O ministro André Mendonça, relator dos inquéritos que apuram o caso Banco Master e fatos relacionados ao INSS, afirmou em 14/8 que pretende conduzir as investigações com “imparcialidade” e rigor técnico. A declaração, feita no âmbito do Supremo Tribunal Federal, busca marcar um recado institucional: decisões judiciais, disse o ministro, devem se fundar nas provas dos autos e respeitar o contraditório e a ampla defesa.

Ao assumir o papel de relator, Mendonça qualificou a investigação sobre o ex-banqueiro Daniel Vorcaro como uma das mais emblemáticas em tramitação e enfatizou a responsabilidade do Judiciário diante da atenção pública. “Meu papel é ser imparcial”, afirmou o ministro, sintetizando uma postura que pretende dissociar a atuação judicial de disputas políticas. A ênfase no uso exclusivo das provas e das garantias processuais tenta responder, na prática, a cobranças por segurança jurídica e previsibilidade na Corte.
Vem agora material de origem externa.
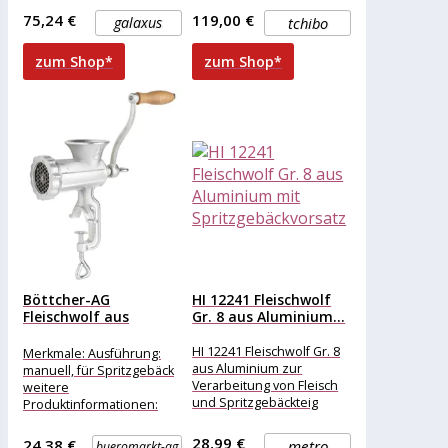
Küchenmaschinen: Bosch
75,24 €
119,00 €
galaxus
tchibo
Modellreihe MUM4, Bosch
Modellreihe MUM5,
zum Shop*
zum Shop*
Material: Kunststoff, Alu-
Druckguss.
Böttcher-AG
HI 12241 Fleischwolf
Fleischwolf aus
Gr. 8 aus Aluminium...
Gusseisen, manuell,
Gusseisen,
HI 12241 Fleischwolf Gr. 8
Merkmale: Ausführung:
Spritzgebäckaufsatz,...
aus Aluminium zur
manuell, für Spritzgebäck
Verarbeitung von Fleisch
weitere
und Spritzgebäckteig
Produktinformationen:
Messer und Lochscheibe
Material: Gusseisen
aus Edelstahl Kurbel mit
(Gehäuse), Holz (Kurbel)
28,99 €
24,38 €
metro
bueromarkt-ag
Meu papel é ser imparcial, acho que esse é o meu papel. Quanto mais eu me mantiver nesse eixo, acho que vou corresponder aquilo que a Constituição espera de mim

O próprio ministro citou a experiência da Operação Lava-Jato como elemento de cautela: episódios dessa operação demonstraram, segundo Mendonça, a necessidade de preservar instituições evitando erros que possam macular investigações e sentenças. Nesse ponto, a mensagem tem dupla leitura: é um apelo à técnica judicial e, ao mesmo tempo, um reconhecimento tácito dos riscos políticos e institucionais quando processos de grande repercussão avançam sob forte pressão pública e midiática.

A defesa de um código de ética para ministros do STF — proposta encampada pelo presidente da Corte, Edson Fachin, e discutida pela ministra Cármen Lúcia — aparece como tentativa de restaurar confiança e impor padrões de transparência sobre participação em eventos e prevenção de conflitos de interesse. A iniciativa, no entanto, enfrenta resistências internas e pode ter seu calendário condicionado a negociações entre os pares e ao calendário eleitoral, o que expõe fragilidades políticas ao buscar avanços precisamente em ano de maior sensibilidade pública.

Do ponto de vista político e institucional, a postura de Mendonça sinaliza a prioridade do Judiciário em preservar credibilidade no curto prazo; mas também abre uma janela de conflito sobre como equilibrar celeridade, técnica e visibilidade pública. Para além da retórica, a consistência desse compromisso será testada na forma como provas, prazos e medidas cautelares forem tratadas nos processos Master e INSS — casos com potencial de repercussão política e de impacto na percepção pública sobre a imparcialidade do Supremo.